* **Exercise requirements**: Skip all pictures. Write out the data below from its first line through the line that contains "(last_trace_width 0.25)".
BEGIN
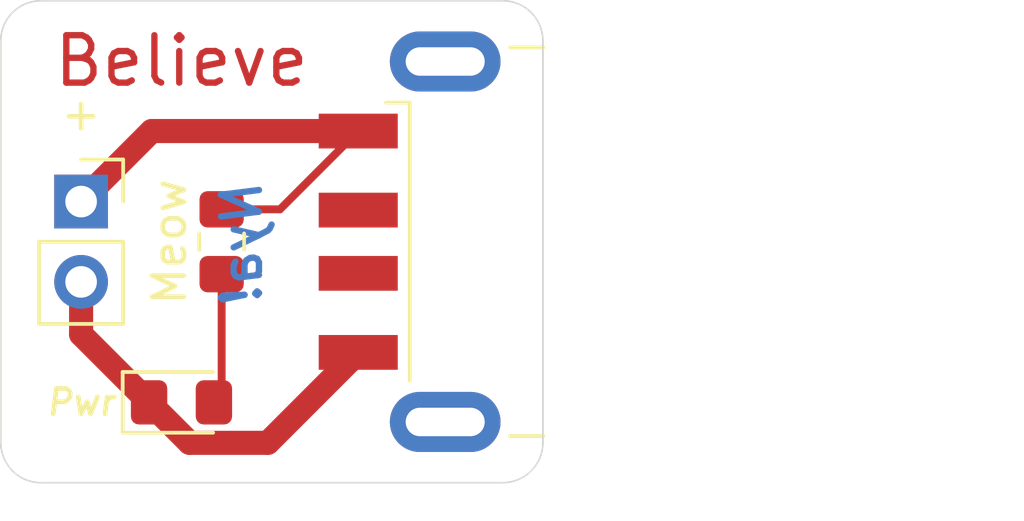
<source format=kicad_pcb>
(kicad_pcb (version 20171130) (host pcbnew "(5.1.6)-1")

  (general
    (thickness 1.6)
    (drawings 10)
    (tracks 11)
    (zones 0)
    (modules 4)
    (nets 7)
  )

  (page A4)
  (layers
    (0 F.Cu signal)
    (31 B.Cu signal)
    (32 B.Adhes user)
    (33 F.Adhes user)
    (34 B.Paste user)
    (35 F.Paste user)
    (36 B.SilkS user)
    (37 F.SilkS user)
    (38 B.Mask user)
    (39 F.Mask user)
    (40 Dwgs.User user)
    (41 Cmts.User user)
    (42 Eco1.User user)
    (43 Eco2.User user)
    (44 Edge.Cuts user)
    (45 Margin user)
    (46 B.CrtYd user)
    (47 F.CrtYd user)
    (48 B.Fab user)
    (49 F.Fab user)
  )

  (setup
    (last_trace_width 0.25)
    (user_trace_width 0.381)
    (user_trace_width 0.4064)
    (user_trace_width 0.762)
    (trace_clearance 0.2)
    (zone_clearance 0.508)
    (zone_45_only no)
    (trace_min 0.2)
    (via_size 0.8)
    (via_drill 0.4)
    (via_min_size 0.4)
    (via_min_drill 0.3)
    (uvia_size 0.3)
    (uvia_drill 0.1)
    (uvias_allowed no)
    (uvia_min_size 0.2)
    (uvia_min_drill 0.1)
    (edge_width 0.05)
    (segment_width 0.2)
    (pcb_text_width 0.3)
    (pcb_text_size 1.5 1.5)
    (mod_edge_width 0.12)
    (mod_text_size 1 1)
    (mod_text_width 0.15)
    (pad_size 1.524 1.524)
    (pad_drill 0.762)
    (pad_to_mask_clearance 0.05)
    (aux_axis_origin 0 0)
    (visible_elements FFFFFF7F)
    (pcbplotparams
      (layerselection 0x010fc_ffffffff)
      (usegerberextensions false)
      (usegerberattributes true)
      (usegerberadvancedattributes true)
      (creategerberjobfile true)
      (excludeedgelayer true)
      (linewidth 0.100000)
      (plotframeref false)
      (viasonmask false)
      (mode 1)
      (useauxorigin false)
      (hpglpennumber 1)
      (hpglpenspeed 20)
      (hpglpendiameter 15.000000)
      (psnegative false)
      (psa4output false)
      (plotreference true)
      (plotvalue true)
      (plotinvisibletext false)
      (padsonsilk false)
      (subtractmaskfromsilk false)
      (outputformat 1)
      (mirror false)
      (drillshape 1)
      (scaleselection 1)
      (outputdirectory ""))
  )

  (net 0 "")
  (net 1 "Net-(D1-Pad2)")
  (net 2 GND)
  (net 3 "Net-(J1-Pad5)")
  (net 4 +5V)
  (net 5 "Net-(J1-Pad3)")
  (net 6 "Net-(J1-Pad2)")

  (net_class Default "This is the default net class."
    (clearance 0.2)
    (trace_width 0.25)
    (via_dia 0.8)
    (via_drill 0.4)
    (uvia_dia 0.3)
    (uvia_drill 0.1)
    (add_net +5V)
    (add_net GND)
    (add_net "Net-(D1-Pad2)")
    (add_net "Net-(J1-Pad2)")
    (add_net "Net-(J1-Pad3)")
    (add_net "Net-(J1-Pad5)")
  )

  (module Resistor_SMD:R_0805_2012Metric_Pad1.15x1.40mm_HandSolder (layer F.Cu) (tedit 5B36C52B) (tstamp 5F1A5CC0)
    (at 156.21 105.41 90)
    (descr "Resistor SMD 0805 (2012 Metric), square (rectangular) end terminal, IPC_7351 nominal with elongated pad for handsoldering. (Body size source: https://docs.google.com/spreadsheets/d/1BsfQQcO9C6DZCsRaXUlFlo91Tg2WpOkGARC1WS5S8t0/edit?usp=sharing), generated with kicad-footprint-generator")
    (tags "resistor handsolder")
    (path /5F1A4A54)
    (attr smd)
    (fp_text reference Meow (at 0 -1.65 90) (layer F.SilkS)
      (effects (font (size 1 1) (thickness 0.15)))
    )
    (fp_text value R (at 0 1.65 90) (layer F.Fab)
      (effects (font (size 1 1) (thickness 0.15)))
    )
    (fp_text user %R (at 0 0 90) (layer F.Fab)
      (effects (font (size 0.5 0.5) (thickness 0.08)))
    )
    (fp_line (start -1 0.6) (end -1 -0.6) (layer F.Fab) (width 0.1))
    (fp_line (start -1 -0.6) (end 1 -0.6) (layer F.Fab) (width 0.1))
    (fp_line (start 1 -0.6) (end 1 0.6) (layer F.Fab) (width 0.1))
    (fp_line (start 1 0.6) (end -1 0.6) (layer F.Fab) (width 0.1))
    (fp_line (start -0.261252 -0.71) (end 0.261252 -0.71) (layer F.SilkS) (width 0.12))
    (fp_line (start -0.261252 0.71) (end 0.261252 0.71) (layer F.SilkS) (width 0.12))
    (fp_line (start -1.85 0.95) (end -1.85 -0.95) (layer F.CrtYd) (width 0.05))
    (fp_line (start -1.85 -0.95) (end 1.85 -0.95) (layer F.CrtYd) (width 0.05))
    (fp_line (start 1.85 -0.95) (end 1.85 0.95) (layer F.CrtYd) (width 0.05))
    (fp_line (start 1.85 0.95) (end -1.85 0.95) (layer F.CrtYd) (width 0.05))
    (pad 2 smd roundrect (at 1.025 0 90) (size 1.15 1.4) (layers F.Cu F.Paste F.Mask) (roundrect_rratio 0.217391)
      (net 4 +5V))
    (pad 1 smd roundrect (at -1.025 0 90) (size 1.15 1.4) (layers F.Cu F.Paste F.Mask) (roundrect_rratio 0.217391)
      (net 1 "Net-(D1-Pad2)"))
    (model ${KISYS3DMOD}/Resistor_SMD.3dshapes/R_0805_2012Metric.wrl
      (at (xyz 0 0 0))
      (scale (xyz 1 1 1))
      (rotate (xyz 0 0 0))
    )
  )

  (module Connector_PinSocket_2.54mm:PinSocket_1x02_P2.54mm_Vertical (layer F.Cu) (tedit 5A19A420) (tstamp 5F1A5CAF)
    (at 151.765 104.14)
    (descr "Through hole straight socket strip, 1x02, 2.54mm pitch, single row (from Kicad 4.0.7), script generated")
    (tags "Through hole socket strip THT 1x02 2.54mm single row")
    (path /5F1A15FF)
    (fp_text reference + (at 0 -2.77) (layer F.SilkS)
      (effects (font (size 1 1) (thickness 0.15)))
    )
    (fp_text value Fan (at 0 5.31) (layer F.Fab)
      (effects (font (size 1 1) (thickness 0.15)))
    )
    (fp_text user %R (at 0 1.27 90) (layer F.Fab)
      (effects (font (size 1 1) (thickness 0.15)))
    )
    (fp_line (start -1.27 -1.27) (end 0.635 -1.27) (layer F.Fab) (width 0.1))
    (fp_line (start 0.635 -1.27) (end 1.27 -0.635) (layer F.Fab) (width 0.1))
    (fp_line (start 1.27 -0.635) (end 1.27 3.81) (layer F.Fab) (width 0.1))
    (fp_line (start 1.27 3.81) (end -1.27 3.81) (layer F.Fab) (width 0.1))
    (fp_line (start -1.27 3.81) (end -1.27 -1.27) (layer F.Fab) (width 0.1))
    (fp_line (start -1.33 1.27) (end 1.33 1.27) (layer F.SilkS) (width 0.12))
    (fp_line (start -1.33 1.27) (end -1.33 3.87) (layer F.SilkS) (width 0.12))
    (fp_line (start -1.33 3.87) (end 1.33 3.87) (layer F.SilkS) (width 0.12))
    (fp_line (start 1.33 1.27) (end 1.33 3.87) (layer F.SilkS) (width 0.12))
    (fp_line (start 1.33 -1.33) (end 1.33 0) (layer F.SilkS) (width 0.12))
    (fp_line (start 0 -1.33) (end 1.33 -1.33) (layer F.SilkS) (width 0.12))
    (fp_line (start -1.8 -1.8) (end 1.75 -1.8) (layer F.CrtYd) (width 0.05))
    (fp_line (start 1.75 -1.8) (end 1.75 4.3) (layer F.CrtYd) (width 0.05))
    (fp_line (start 1.75 4.3) (end -1.8 4.3) (layer F.CrtYd) (width 0.05))
    (fp_line (start -1.8 4.3) (end -1.8 -1.8) (layer F.CrtYd) (width 0.05))
    (pad 2 thru_hole oval (at 0 2.54) (size 1.7 1.7) (drill 1) (layers *.Cu *.Mask)
      (net 2 GND))
    (pad 1 thru_hole rect (at 0 0) (size 1.7 1.7) (drill 1) (layers *.Cu *.Mask)
      (net 4 +5V))
    (model ${KISYS3DMOD}/Connector_PinSocket_2.54mm.3dshapes/PinSocket_1x02_P2.54mm_Vertical.wrl
      (at (xyz 0 0 0))
      (scale (xyz 1 1 1))
      (rotate (xyz 0 0 0))
    )
  )

  (module Connector_USB:USB_A_CNCTech_1001-011-01101_Horizontal (layer F.Cu) (tedit 5E754393) (tstamp 5F1A5C99)
    (at 170.18 105.41)
    (descr "USB type A Plug, Horizontal, http://cnctech.us/pdfs/1001-011-01101.pdf")
    (tags USB-A)
    (path /5F1A0092)
    (attr smd)
    (fp_text reference J1 (at -6.9 -8) (layer F.SilkS) hide
      (effects (font (size 1 1) (thickness 0.15)))
    )
    (fp_text value USB_A (at 0 8 180) (layer F.Fab)
      (effects (font (size 1 1) (thickness 0.15)))
    )
    (fp_text user %R (at -6 0 90) (layer F.Fab)
      (effects (font (size 1 1) (thickness 0.15)))
    )
    (fp_text user "PCB Edge" (at -4.55 -0.05 90) (layer Dwgs.User)
      (effects (font (size 0.6 0.6) (thickness 0.09)))
    )
    (fp_line (start -7.9 6.025) (end -7.9 -6.025) (layer F.Fab) (width 0.1))
    (fp_line (start -7.9 -6.025) (end 10.9 -6.025) (layer F.Fab) (width 0.1))
    (fp_line (start -7.9 6.025) (end 10.9 6.025) (layer F.Fab) (width 0.1))
    (fp_line (start 10.9 6.025) (end 10.9 -6.025) (layer F.Fab) (width 0.1))
    (fp_line (start -10.4 3.75) (end -10.4 3.25) (layer F.Fab) (width 0.1))
    (fp_line (start -10.4 3.25) (end -7.9 3.25) (layer F.Fab) (width 0.1))
    (fp_line (start -10.4 3.75) (end -7.9 3.75) (layer F.Fab) (width 0.1))
    (fp_line (start -10.4 0.75) (end -7.9 0.75) (layer F.Fab) (width 0.1))
    (fp_line (start -10.4 1.25) (end -10.4 0.75) (layer F.Fab) (width 0.1))
    (fp_line (start -10.4 1.25) (end -7.9 1.25) (layer F.Fab) (width 0.1))
    (fp_line (start -10.4 -0.75) (end -10.4 -1.25) (layer F.Fab) (width 0.1))
    (fp_line (start -10.4 -0.75) (end -7.9 -0.75) (layer F.Fab) (width 0.1))
    (fp_line (start -10.4 -1.25) (end -7.9 -1.25) (layer F.Fab) (width 0.1))
    (fp_line (start -10.4 -3.75) (end -7.9 -3.75) (layer F.Fab) (width 0.1))
    (fp_line (start -10.4 -3.25) (end -10.4 -3.75) (layer F.Fab) (width 0.1))
    (fp_line (start -10.4 -3.25) (end -7.9 -3.25) (layer F.Fab) (width 0.1))
    (fp_circle (center -6.9 -2.3) (end -6.9 -2.8) (layer F.Fab) (width 0.1))
    (fp_circle (center -6.9 2.3) (end -6.9 2.8) (layer F.Fab) (width 0.1))
    (fp_line (start -8.02 -4.4) (end -8.02 4.4) (layer F.SilkS) (width 0.12))
    (fp_line (start -3.8 6.025) (end -3.8 -6.025) (layer Dwgs.User) (width 0.1))
    (fp_line (start -4.85 -6.145) (end -3.8 -6.145) (layer F.SilkS) (width 0.12))
    (fp_line (start -4.85 6.145) (end -3.8 6.145) (layer F.SilkS) (width 0.12))
    (fp_line (start -11.4 4.55) (end -11.4 -4.55) (layer F.CrtYd) (width 0.05))
    (fp_line (start -11.4 -4.55) (end -9.15 -4.55) (layer F.CrtYd) (width 0.05))
    (fp_line (start -9.15 -7.15) (end -9.15 -4.55) (layer F.CrtYd) (width 0.05))
    (fp_line (start -9.15 -7.15) (end -4.65 -7.15) (layer F.CrtYd) (width 0.05))
    (fp_line (start -4.65 -6.52) (end -4.65 -7.15) (layer F.CrtYd) (width 0.05))
    (fp_line (start -4.65 -6.52) (end 11.4 -6.52) (layer F.CrtYd) (width 0.05))
    (fp_line (start 11.4 6.52) (end 11.4 -6.52) (layer F.CrtYd) (width 0.05))
    (fp_line (start -4.65 6.52) (end 11.4 6.52) (layer F.CrtYd) (width 0.05))
    (fp_line (start -4.65 7.15) (end -4.65 6.52) (layer F.CrtYd) (width 0.05))
    (fp_line (start -9.15 7.15) (end -4.65 7.15) (layer F.CrtYd) (width 0.05))
    (fp_line (start -9.15 4.55) (end -9.15 7.15) (layer F.CrtYd) (width 0.05))
    (fp_line (start -11.4 4.55) (end -9.15 4.55) (layer F.CrtYd) (width 0.05))
    (fp_line (start -8.02 -4.4) (end -8.775 -4.4) (layer F.SilkS) (width 0.12))
    (fp_line (start -7.75 -3.5) (end -7.25 -3) (layer F.Fab) (width 0.1))
    (fp_line (start -7.75 -3.5) (end -7.25 -4) (layer F.Fab) (width 0.1))
    (fp_line (start -7.25 -4) (end -7.25 -3.05) (layer F.Fab) (width 0.1))
    (pad "" np_thru_hole circle (at -6.9 2.3) (size 1.1 1.1) (drill 1.1) (layers *.Cu *.Mask))
    (pad "" np_thru_hole circle (at -6.9 -2.3) (size 1.1 1.1) (drill 1.1) (layers *.Cu *.Mask))
    (pad 5 thru_hole oval (at -6.9 5.7) (size 3.5 1.9) (drill oval 2.5 0.9) (layers *.Cu *.Mask)
      (net 3 "Net-(J1-Pad5)"))
    (pad 5 thru_hole oval (at -6.9 -5.7) (size 3.5 1.9) (drill oval 2.5 0.9) (layers *.Cu *.Mask)
      (net 3 "Net-(J1-Pad5)"))
    (pad 4 smd rect (at -9.65 3.5) (size 2.5 1.1) (layers F.Cu F.Paste F.Mask)
      (net 2 GND))
    (pad 1 smd rect (at -9.65 -3.5) (size 2.5 1.1) (layers F.Cu F.Paste F.Mask)
      (net 4 +5V))
    (pad 3 smd rect (at -9.65 1) (size 2.5 1.1) (layers F.Cu F.Paste F.Mask)
      (net 5 "Net-(J1-Pad3)"))
    (pad 2 smd rect (at -9.65 -1) (size 2.5 1.1) (layers F.Cu F.Paste F.Mask)
      (net 6 "Net-(J1-Pad2)"))
    (model ${KISYS3DMOD}/Connector_USB.3dshapes/USB_A_CNCTech_1001-011-01101_Horizontal.wrl
      (at (xyz 0 0 0))
      (scale (xyz 1 1 1))
      (rotate (xyz 0 0 0))
    )
  )

  (module LED_SMD:LED_0805_2012Metric_Pad1.15x1.40mm_HandSolder (layer F.Cu) (tedit 5B4B45C9) (tstamp 5F1A5C65)
    (at 154.94 110.49)
    (descr "LED SMD 0805 (2012 Metric), square (rectangular) end terminal, IPC_7351 nominal, (Body size source: https://docs.google.com/spreadsheets/d/1BsfQQcO9C6DZCsRaXUlFlo91Tg2WpOkGARC1WS5S8t0/edit?usp=sharing), generated with kicad-footprint-generator")
    (tags "LED handsolder")
    (path /5F1A3160)
    (attr smd)
    (fp_text reference Pwr (at -3.175 0) (layer F.SilkS)
      (effects (font (size 0.8 0.8) (thickness 0.15) italic))
    )
    (fp_text value LED (at 0 1.65) (layer F.Fab)
      (effects (font (size 1 1) (thickness 0.15)))
    )
    (fp_text user %R (at 0 0) (layer F.Fab)
      (effects (font (size 0.5 0.5) (thickness 0.08)))
    )
    (fp_line (start 1 -0.6) (end -0.7 -0.6) (layer F.Fab) (width 0.1))
    (fp_line (start -0.7 -0.6) (end -1 -0.3) (layer F.Fab) (width 0.1))
    (fp_line (start -1 -0.3) (end -1 0.6) (layer F.Fab) (width 0.1))
    (fp_line (start -1 0.6) (end 1 0.6) (layer F.Fab) (width 0.1))
    (fp_line (start 1 0.6) (end 1 -0.6) (layer F.Fab) (width 0.1))
    (fp_line (start 1 -0.96) (end -1.86 -0.96) (layer F.SilkS) (width 0.12))
    (fp_line (start -1.86 -0.96) (end -1.86 0.96) (layer F.SilkS) (width 0.12))
    (fp_line (start -1.86 0.96) (end 1 0.96) (layer F.SilkS) (width 0.12))
    (fp_line (start -1.85 0.95) (end -1.85 -0.95) (layer F.CrtYd) (width 0.05))
    (fp_line (start -1.85 -0.95) (end 1.85 -0.95) (layer F.CrtYd) (width 0.05))
    (fp_line (start 1.85 -0.95) (end 1.85 0.95) (layer F.CrtYd) (width 0.05))
    (fp_line (start 1.85 0.95) (end -1.85 0.95) (layer F.CrtYd) (width 0.05))
    (pad 2 smd roundrect (at 1.025 0) (size 1.15 1.4) (layers F.Cu F.Paste F.Mask) (roundrect_rratio 0.217391)
      (net 1 "Net-(D1-Pad2)"))
    (pad 1 smd roundrect (at -1.025 0) (size 1.15 1.4) (layers F.Cu F.Paste F.Mask) (roundrect_rratio 0.217391)
      (net 2 GND))
    (model ${KISYS3DMOD}/LED_SMD.3dshapes/LED_0805_2012Metric.wrl
      (at (xyz 0 0 0))
      (scale (xyz 1 1 1))
      (rotate (xyz 0 0 0))
    )
  )

  (gr_text Nya! (at 156.845 105.41 90) (layer B.Cu)
    (effects (font (size 1.2 1.2) (thickness 0.2) italic) (justify mirror))
  )
  (gr_text Believe (at 154.94 99.695) (layer F.Cu)
    (effects (font (size 1.5 1.5) (thickness 0.2)))
  )
  (gr_line (start 149.225 99.06) (end 149.225 111.76) (layer Edge.Cuts) (width 0.05) (tstamp 5F1A5EA9))
  (gr_arc (start 150.495 111.76) (end 149.225 111.76) (angle -90) (layer Edge.Cuts) (width 0.05))
  (gr_arc (start 150.495 99.06) (end 150.495 97.79) (angle -90) (layer Edge.Cuts) (width 0.05))
  (gr_line (start 165.1 113.03) (end 150.495 113.03) (layer Edge.Cuts) (width 0.05))
  (gr_line (start 165.1 97.79) (end 150.495 97.79) (layer Edge.Cuts) (width 0.05))
  (gr_arc (start 165.1 111.76) (end 165.1 113.03) (angle -90) (layer Edge.Cuts) (width 0.05))
  (gr_arc (start 165.1 99.06) (end 166.37 99.06) (angle -90) (layer Edge.Cuts) (width 0.05))
  (gr_line (start 166.37 111.76) (end 166.37 99.06) (layer Edge.Cuts) (width 0.05))

  (segment (start 156.21 110.245) (end 155.965 110.49) (width 0.25) (layer F.Cu) (net 1))
  (segment (start 156.21 106.435) (end 156.21 110.245) (width 0.25) (layer F.Cu) (net 1))
  (segment (start 155.19601 111.77101) (end 153.915 110.49) (width 0.762) (layer F.Cu) (net 2))
  (segment (start 157.66899 111.77101) (end 155.19601 111.77101) (width 0.762) (layer F.Cu) (net 2))
  (segment (start 160.53 108.91) (end 157.66899 111.77101) (width 0.762) (layer F.Cu) (net 2))
  (segment (start 151.765 108.34) (end 153.915 110.49) (width 0.762) (layer F.Cu) (net 2))
  (segment (start 151.765 106.68) (end 151.765 108.34) (width 0.762) (layer F.Cu) (net 2))
  (segment (start 153.995 101.91) (end 151.765 104.14) (width 0.762) (layer F.Cu) (net 4))
  (segment (start 160.53 101.91) (end 153.995 101.91) (width 0.762) (layer F.Cu) (net 4))
  (segment (start 158.055 104.385) (end 160.53 101.91) (width 0.25) (layer F.Cu) (net 4))
  (segment (start 156.21 104.385) (end 158.055 104.385) (width 0.25) (layer F.Cu) (net 4))

)

</source>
END
* **Solution**:
<source format=kicad_pcb>
(kicad_pcb (version 20171130) (host pcbnew "(5.1.6)-1")

  (general
    (thickness 1.6)
    (drawings 10)
    (tracks 11)
    (zones 0)
    (modules 4)
    (nets 7)
  )

  (page A4)
  (layers
    (0 F.Cu signal)
    (31 B.Cu signal)
    (32 B.Adhes user)
    (33 F.Adhes user)
    (34 B.Paste user)
    (35 F.Paste user)
    (36 B.SilkS user)
    (37 F.SilkS user)
    (38 B.Mask user)
    (39 F.Mask user)
    (40 Dwgs.User user)
    (41 Cmts.User user)
    (42 Eco1.User user)
    (43 Eco2.User user)
    (44 Edge.Cuts user)
    (45 Margin user)
    (46 B.CrtYd user)
    (47 F.CrtYd user)
    (48 B.Fab user)
    (49 F.Fab user)
  )

  (setup
    (last_trace_width 0.25)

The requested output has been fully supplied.